[Auf den Straßen Roms] Das Ende eines gescheiterten Abenteuers

  • Als die Vororte der ewigen Stadt in Sicht kamen und man dann am Horizont auch langsam die großen Gebäude erkennen konnte, sandte Marcellus ein Dankgebet an die Götter. Er hatte die Schnauze gestrichen voll von Pferden! Seit drei Wochen waren sie nun unterwegs und war der Hinweg noch der aufregende Beginn eines Abenteuers gewesen, welches er mit seinem eigenen Gepäck, seinem eigenen Pferd und seinen Bediensteten begonnen hatte, so war der Rückweg einfach nur eine nicht enden wollende Tortur an deren Ende unweigerlich stand, dass er seiner Familie, allen voran seiner zynischen Schwester und seinem Großvater, den er doch eigentlich beeindrucken wollte, berichten musste wie schief sein närrisches Unterfangen gegangen war. Anstatt nach Germania zu reisen und die wilden Lande an der Grenze zu erleben, war er noch hier in Italia, gerade am Rande der Berge, von Räubern überfallen, ausgeraubt, festgehalten und fast getötet worden. Nein, er hatte genug von all dem hier...

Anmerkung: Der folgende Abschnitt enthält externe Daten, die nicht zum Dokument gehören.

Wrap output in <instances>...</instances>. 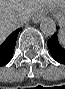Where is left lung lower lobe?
<instances>
[{
  "label": "left lung lower lobe",
  "mask_w": 65,
  "mask_h": 89,
  "mask_svg": "<svg viewBox=\"0 0 65 89\" xmlns=\"http://www.w3.org/2000/svg\"><path fill=\"white\" fill-rule=\"evenodd\" d=\"M48 49L57 62L65 64V42H61L57 35H53L47 41Z\"/></svg>",
  "instance_id": "obj_1"
}]
</instances>
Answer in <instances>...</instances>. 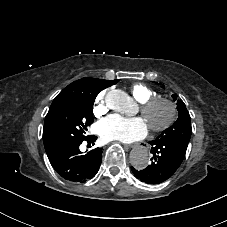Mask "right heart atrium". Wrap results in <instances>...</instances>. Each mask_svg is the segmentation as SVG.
Returning <instances> with one entry per match:
<instances>
[{
    "instance_id": "1",
    "label": "right heart atrium",
    "mask_w": 227,
    "mask_h": 227,
    "mask_svg": "<svg viewBox=\"0 0 227 227\" xmlns=\"http://www.w3.org/2000/svg\"><path fill=\"white\" fill-rule=\"evenodd\" d=\"M103 97H104V93H101V94L98 96V101L101 102V101L103 100ZM104 109H105L104 105H102V104L100 103V105H99L97 111H98V112H102V111H104Z\"/></svg>"
}]
</instances>
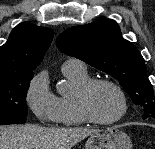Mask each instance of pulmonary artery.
Masks as SVG:
<instances>
[{"instance_id":"pulmonary-artery-1","label":"pulmonary artery","mask_w":155,"mask_h":149,"mask_svg":"<svg viewBox=\"0 0 155 149\" xmlns=\"http://www.w3.org/2000/svg\"><path fill=\"white\" fill-rule=\"evenodd\" d=\"M85 69V65L82 61L70 58L66 60L62 65V70H83Z\"/></svg>"}]
</instances>
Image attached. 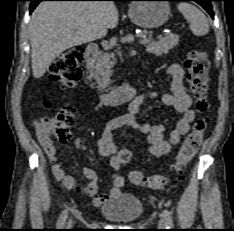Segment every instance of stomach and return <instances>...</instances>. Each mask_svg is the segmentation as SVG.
I'll return each instance as SVG.
<instances>
[{
    "label": "stomach",
    "instance_id": "0dacf381",
    "mask_svg": "<svg viewBox=\"0 0 234 231\" xmlns=\"http://www.w3.org/2000/svg\"><path fill=\"white\" fill-rule=\"evenodd\" d=\"M169 15L170 6L166 1L145 0L132 2L129 5L130 20L144 29L160 27L168 20Z\"/></svg>",
    "mask_w": 234,
    "mask_h": 231
}]
</instances>
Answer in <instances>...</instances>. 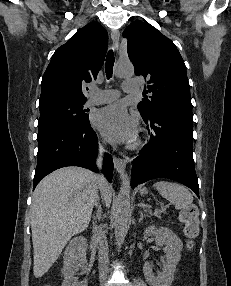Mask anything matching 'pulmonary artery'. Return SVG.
Returning <instances> with one entry per match:
<instances>
[{"instance_id": "obj_1", "label": "pulmonary artery", "mask_w": 231, "mask_h": 286, "mask_svg": "<svg viewBox=\"0 0 231 286\" xmlns=\"http://www.w3.org/2000/svg\"><path fill=\"white\" fill-rule=\"evenodd\" d=\"M123 90L126 93L136 94L140 91V83L135 79L126 80L123 84ZM91 91L92 94L86 102L88 106L109 103L119 97V92L115 89H99L92 87Z\"/></svg>"}]
</instances>
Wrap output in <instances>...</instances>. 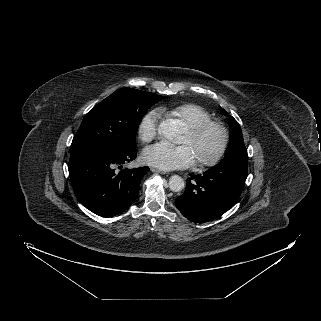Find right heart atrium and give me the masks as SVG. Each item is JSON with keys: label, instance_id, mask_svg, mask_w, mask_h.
Here are the masks:
<instances>
[{"label": "right heart atrium", "instance_id": "d8ad5b80", "mask_svg": "<svg viewBox=\"0 0 321 321\" xmlns=\"http://www.w3.org/2000/svg\"><path fill=\"white\" fill-rule=\"evenodd\" d=\"M159 117L160 112L158 110H151L140 120L138 125V136L143 142H150L156 137Z\"/></svg>", "mask_w": 321, "mask_h": 321}]
</instances>
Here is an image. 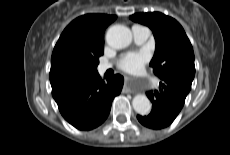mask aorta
Listing matches in <instances>:
<instances>
[{"instance_id": "762f6f07", "label": "aorta", "mask_w": 230, "mask_h": 155, "mask_svg": "<svg viewBox=\"0 0 230 155\" xmlns=\"http://www.w3.org/2000/svg\"><path fill=\"white\" fill-rule=\"evenodd\" d=\"M132 33L123 25L111 26L106 33V42L114 49H123L130 45ZM134 110L140 115H147L151 111L150 100L142 94L136 95L132 100Z\"/></svg>"}]
</instances>
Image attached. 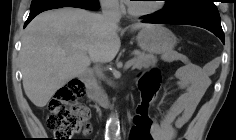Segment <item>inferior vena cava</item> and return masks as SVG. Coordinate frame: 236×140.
Instances as JSON below:
<instances>
[{
	"label": "inferior vena cava",
	"mask_w": 236,
	"mask_h": 140,
	"mask_svg": "<svg viewBox=\"0 0 236 140\" xmlns=\"http://www.w3.org/2000/svg\"><path fill=\"white\" fill-rule=\"evenodd\" d=\"M102 16L106 23H118L120 21L121 15L118 11V4L113 1H105L102 3ZM95 74L98 78H103L104 75L100 68V65H96Z\"/></svg>",
	"instance_id": "inferior-vena-cava-1"
}]
</instances>
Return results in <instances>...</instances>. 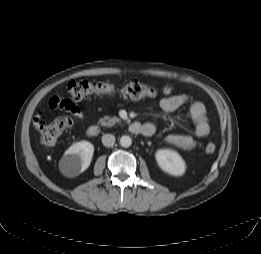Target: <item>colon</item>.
Returning <instances> with one entry per match:
<instances>
[{
  "instance_id": "colon-1",
  "label": "colon",
  "mask_w": 261,
  "mask_h": 254,
  "mask_svg": "<svg viewBox=\"0 0 261 254\" xmlns=\"http://www.w3.org/2000/svg\"><path fill=\"white\" fill-rule=\"evenodd\" d=\"M172 89L165 87L161 91L154 87L145 85L138 81H131L122 86H116L108 82L93 83L88 80H75L68 84L66 100H60L58 98H52L50 104L53 108H58V105L73 104V102H79L89 98L92 95H113L119 94L125 99L138 100L144 98H156L160 94L170 95ZM73 124L71 117L60 116L54 119L51 123H38V129L40 131L42 142L45 145H52L58 139V137L68 130ZM205 151L208 154H213L216 151V145L209 142L205 146Z\"/></svg>"
}]
</instances>
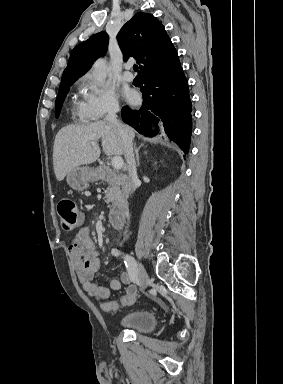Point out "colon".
Instances as JSON below:
<instances>
[{
	"label": "colon",
	"mask_w": 283,
	"mask_h": 384,
	"mask_svg": "<svg viewBox=\"0 0 283 384\" xmlns=\"http://www.w3.org/2000/svg\"><path fill=\"white\" fill-rule=\"evenodd\" d=\"M58 214L60 216L62 228L67 231H73L83 223V214L78 209L76 203L72 199H63L59 202ZM136 298V291L130 287L122 295L119 302L108 301L102 304L104 312L112 313L118 309L119 306H130L134 303Z\"/></svg>",
	"instance_id": "colon-1"
}]
</instances>
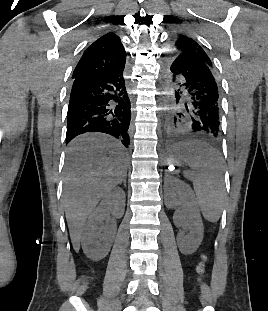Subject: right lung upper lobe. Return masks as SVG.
<instances>
[{
	"label": "right lung upper lobe",
	"mask_w": 268,
	"mask_h": 311,
	"mask_svg": "<svg viewBox=\"0 0 268 311\" xmlns=\"http://www.w3.org/2000/svg\"><path fill=\"white\" fill-rule=\"evenodd\" d=\"M125 62L124 46L120 38L110 32L101 36L85 50L72 78L118 72L124 69Z\"/></svg>",
	"instance_id": "cb5924a9"
}]
</instances>
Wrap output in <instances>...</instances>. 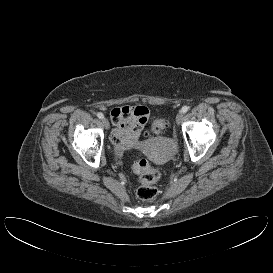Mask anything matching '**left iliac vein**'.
Wrapping results in <instances>:
<instances>
[{"label":"left iliac vein","instance_id":"1","mask_svg":"<svg viewBox=\"0 0 273 273\" xmlns=\"http://www.w3.org/2000/svg\"><path fill=\"white\" fill-rule=\"evenodd\" d=\"M183 117H184L183 112L182 111L178 112V114L176 115V123L178 125L182 122Z\"/></svg>","mask_w":273,"mask_h":273}]
</instances>
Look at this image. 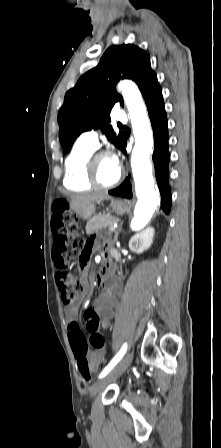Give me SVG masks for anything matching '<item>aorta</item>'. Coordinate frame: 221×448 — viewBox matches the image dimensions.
Returning a JSON list of instances; mask_svg holds the SVG:
<instances>
[{
    "instance_id": "762f6f07",
    "label": "aorta",
    "mask_w": 221,
    "mask_h": 448,
    "mask_svg": "<svg viewBox=\"0 0 221 448\" xmlns=\"http://www.w3.org/2000/svg\"><path fill=\"white\" fill-rule=\"evenodd\" d=\"M118 88L122 90L135 137L131 168L138 201L134 209L131 228L139 230L149 222L158 204V196L154 190L152 166L149 161L153 151V133L138 87L133 82L125 80L119 83Z\"/></svg>"
}]
</instances>
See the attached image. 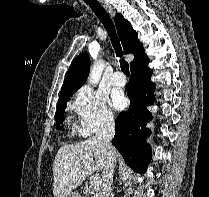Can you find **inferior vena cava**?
<instances>
[{
	"mask_svg": "<svg viewBox=\"0 0 209 197\" xmlns=\"http://www.w3.org/2000/svg\"><path fill=\"white\" fill-rule=\"evenodd\" d=\"M115 134V120L114 117L106 116L98 129L96 136L103 142L106 148V164L102 172V189L100 197H110L113 171L116 165V151L112 146V139Z\"/></svg>",
	"mask_w": 209,
	"mask_h": 197,
	"instance_id": "obj_1",
	"label": "inferior vena cava"
}]
</instances>
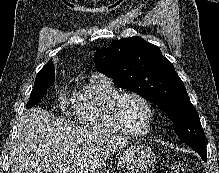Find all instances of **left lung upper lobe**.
I'll use <instances>...</instances> for the list:
<instances>
[{
	"mask_svg": "<svg viewBox=\"0 0 219 173\" xmlns=\"http://www.w3.org/2000/svg\"><path fill=\"white\" fill-rule=\"evenodd\" d=\"M96 69L115 84L140 94L168 114L181 141L206 151L199 115L173 65L141 37L113 41L94 54Z\"/></svg>",
	"mask_w": 219,
	"mask_h": 173,
	"instance_id": "obj_1",
	"label": "left lung upper lobe"
}]
</instances>
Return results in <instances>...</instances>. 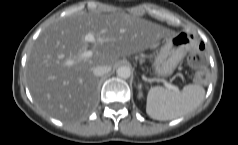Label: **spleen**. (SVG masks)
Wrapping results in <instances>:
<instances>
[{"mask_svg": "<svg viewBox=\"0 0 238 145\" xmlns=\"http://www.w3.org/2000/svg\"><path fill=\"white\" fill-rule=\"evenodd\" d=\"M204 96L205 89L197 84L184 86L182 92L153 87L147 95L146 113L156 120L176 119L196 109Z\"/></svg>", "mask_w": 238, "mask_h": 145, "instance_id": "obj_1", "label": "spleen"}]
</instances>
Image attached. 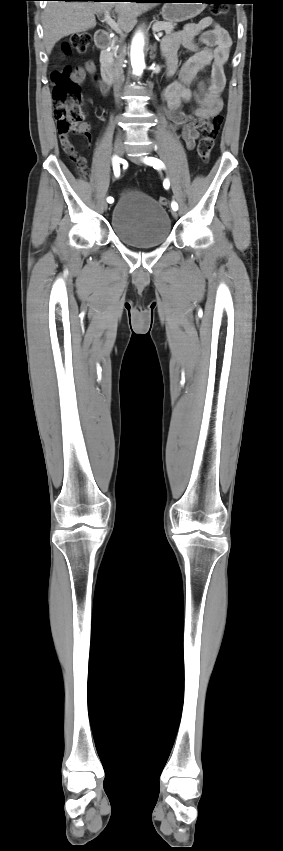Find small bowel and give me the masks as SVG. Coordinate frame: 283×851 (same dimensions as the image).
Listing matches in <instances>:
<instances>
[{"mask_svg": "<svg viewBox=\"0 0 283 851\" xmlns=\"http://www.w3.org/2000/svg\"><path fill=\"white\" fill-rule=\"evenodd\" d=\"M180 47L195 53L181 67L179 79L164 89L163 110L170 128L180 131L187 149L192 150L205 120L222 109L220 94L225 86L224 66L229 58L231 39L228 32L211 17L189 23L182 30L165 36L162 52L168 76H172L177 70V52ZM209 66V77L199 81L196 88H192L200 73ZM87 74L96 75V64L93 61H87L84 66L77 67L72 73V79L80 84ZM94 83L97 84L101 97L107 98L110 86L106 81L99 77ZM191 101H194L195 106L186 109V105ZM60 142L74 162L80 160L86 167V159L75 151L68 137H60Z\"/></svg>", "mask_w": 283, "mask_h": 851, "instance_id": "1", "label": "small bowel"}]
</instances>
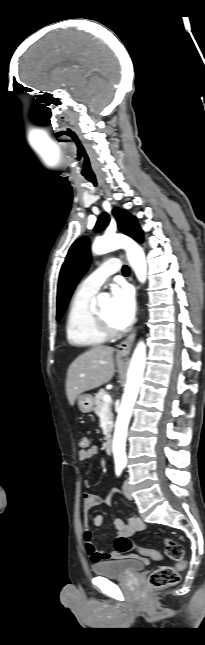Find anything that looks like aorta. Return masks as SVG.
<instances>
[{"label": "aorta", "instance_id": "aorta-1", "mask_svg": "<svg viewBox=\"0 0 205 645\" xmlns=\"http://www.w3.org/2000/svg\"><path fill=\"white\" fill-rule=\"evenodd\" d=\"M118 248L126 250L128 261L132 266L138 280L145 282L147 276V264L142 248L132 239L123 235L103 236L95 240L93 252L102 255ZM100 301L108 299L106 293L99 295ZM146 363V346L144 342L137 345L128 370V380L122 397L118 412L113 437V454L116 464H126V437L128 424L132 415V409L138 396L141 379Z\"/></svg>", "mask_w": 205, "mask_h": 645}]
</instances>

    Der einzige Lichtblick war seine Begleitung. Er mochte Eldrid sehr gerne und hatte während der Reise viel mit ihr geplaudert. Ja, er mochte sogar sagen, dass sie so etwas wie Freunde waren. Seit ihrer Flucht hatte sich einiges ereignet. Mehr schlecht als Recht waren sie nach Mediolanum gekommen. Bis dorthin hatte man ihm seinen Namen nicht wirklich geglaubt, oder vielmehr hatte man damit nicht viel anfangen können. Nirgendwo hatten sie mehr Hilfe erhalten als Nahrung und ein Dach über dem Kopf, selbst eine kleine, römische Garnison war nicht willig gewesen ihn zumindest nach Mediolanum zu bringen, oder ihm ein Pferd zu überlassen! Marcellus Vertrauen in den Wert des eigenen Namens hatte einen Knacks bekommen. In Mediolanum aber war es besser gewesen, denn dort kannte er immerhin mehrere Menschen! Unter anderem hatte er einen alten Freund der Familie aufgesucht, welcher ihn natürlich erkannt hatte und welcher dann endlich dafür gesorgt hatte, dass Marcellus wieder standesgemäß unterwegs sein konnte! Er hatte sich und auch seiner Begleitung neue Kleidung gekauft. Eldrid war nun gekleidet wie eine Römerin der Mittelschicht und Marcellus hatte sich ebenfalls mit recht bescheidener Kleidung begnügt. Sämtliche Kleidung musste immerhin noch einer langen Reise standhalten können. Wichtig waren also vor allem gute Schuhe und zwei dichte, lange Mäntel gewesen. Ebenso Decken und natürlich: Zwei Pferde. Mit dem Geld des Bekannten hatte Marcellus sich nun kein so gutes Pferd kaufen können oder auch wollen, wie er es gewohnt war. Normalerweise taugten für ihn nur die besten Pferde, wohingegen dieser große Fuchs hier eher auf einen Acker als unter einen Sattel gehörte. Trotzdem mochte er das treue Tier irgendwie auch und überlegte es zu behalten.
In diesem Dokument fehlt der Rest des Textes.